雪が容赦無く降り続く悪路をひた進んだ。魏へ行くにはどうしても趙国の領土内を通過しなければならず、趙軍の目を掻い潜りながらの隠密行動は困難を極めた。
雪水を啜り、わずかに顔を覗かせた野草を食した事もあった。宿などが無い山中では、洞窟内で火を焚き、お互いの体を寄せあって寒さを凌いだ事もあった。
そんな苦労の末に大梁にたどり着いた時には、武霊王との交渉から半月程の月日が経過していた。
楽毅達は疲れを癒やす間も無く、魏の宰相、公孫衍との面会を求めた。公孫衍は『鈿女』とも称され人望も篤く、かつて五ヶ国連合軍を率いて秦を攻めた事があり、斉の孟嘗君と並び称される程の稀代の女傑であった。
しかし、折悪く彼女は不在であった。その為、彼女に次ぐ有力者として司馬──軍事の最高指揮官である范座という人物への取り次ぎを願い、なんとか面会が叶った。
楽毅は趙の──武霊王の危険性を滔々と説き、中山国への援助を請うた。
范座は楽毅の理路整然とした論説にいたく感心したが、魏は魏で大っぴらに兵を出せない理由があった。
現在、魏は楚と同盟を結んでおり、秦、並びにそれに追随する韓に睨みを利かせている。とても他国に兵を送る余裕など無いのだ。それに、今の魏王──襄王は無難な政治を行う代わりに、軍事と外交に関しては消極的な面を持っている。その為、大した見返りも望めない遠征をわざわざ行うとは到底思えないのだ。
結局、魏は中山国を援助しない代わりに趙にも加担しないという事で話が落ち着き、楽毅達にとっては何ひとつ実入りの無い結果となった。
想定していた事とはいえ、やはり孤立無援というのは想像以上に辛いものだと、楽毅は痛感した。
──これではきっと、燕との交渉も絶望的に違いないわ。
楽毅は、中山国を立つ前に燕との外交を姫尚と楽峻に一任してきた。しかし、武霊王による中山国包囲網がほぼ完成している最中で、それを覆すのは至難の業と言えるだろう。
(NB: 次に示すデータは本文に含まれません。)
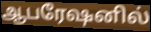
ஆபரேஷனில்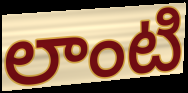
లాంటి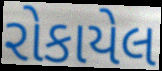
રોકાયેલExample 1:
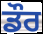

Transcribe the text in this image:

ਡੌਰ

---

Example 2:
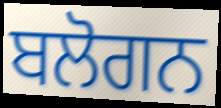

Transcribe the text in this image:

ਬਲੋਗਨ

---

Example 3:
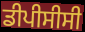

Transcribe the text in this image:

ਡੀਪੀਸੀਸੀ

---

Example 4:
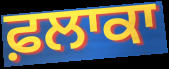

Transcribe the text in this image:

ਫ਼ਲਾਕਾ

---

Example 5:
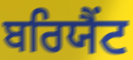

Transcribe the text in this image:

ਬਰਿਯੈਂਟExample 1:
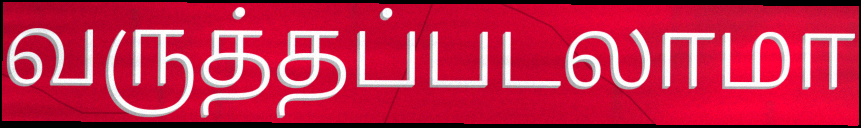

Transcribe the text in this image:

வருத்தப்படலாமா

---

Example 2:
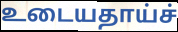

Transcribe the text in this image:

உடையதாய்ச்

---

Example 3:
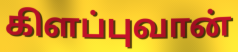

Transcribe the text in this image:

கிளப்புவான்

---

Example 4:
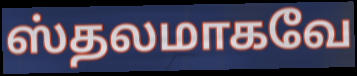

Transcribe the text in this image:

ஸ்தலமாகவே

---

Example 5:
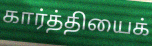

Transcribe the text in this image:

கார்த்தியைக்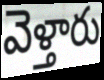
వెళ్తారు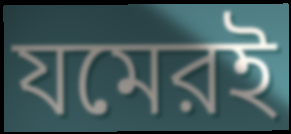
যমেরইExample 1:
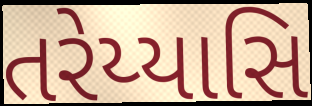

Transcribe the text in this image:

楽毅がそう実感した出来事が、范座との会談の中にあった。
楽毅は魏からの援助が得られなかった場合を想定し、中華大陸最西の強国・秦へ赴く事も計画していた。しかし、武王亡き後の秦は公子達による混沌たる内乱が勃発し、芈八子──武王の父である恵文君の夫人──と、その弟である魏冄という男が擁立した公子・贏稷がどうやら勝利しそうだ、という情報を范座から聞かされたのだ。
そんな状況下ではとてもではないが秦からの援助など、望めそうもない。しかし、楽毅が懸念するのは、次の王に就くであろう公子・贏稷の存在であった。
かつて斉の臨淄に留学していた楽毅が、中山国に帰国する道中で偶然出会った少年。それが 贏稷だ。
彼は遠く離れた北国の燕に遊学しており、趙の武霊王に庇護されて秦へと帰国した。燕は小国であり、そこに遊学させられるという事自体、 贏稷の公子としての地位の低さを物語っていた。ところが、本来なら陽の目を見ないはずの少年が武霊王という大物から庇護を受け、今正に歴史の表舞台に立とうとしているのだ。
しかし、武霊王の援助を得ているという事は、当然王となった暁には趙・更には燕との友好を優先するはずである。中山国としては、魏・秦・燕のいずれも動かせないという事は、趙による中山国包囲網は完遂したという事に他ならない。
それに、楽毅は贏稷を秦国公子と知らずに石をぶつけ、気絶させてしまった過去がある。
もしも、 贏稷がその事を覚えていて恨みに思っていたなら。そこへ楽毅が外交に訪れたなら。きっと、秦は中山国を援助しないどころか、趙に積極的に援軍を送る可能性もあるのだ。
全ては武霊王の掌──
楽毅は武霊王の底知れぬ深謀の脅威を改めて思い知り、何の成果も得られないまま中山国へと帰国するのだった。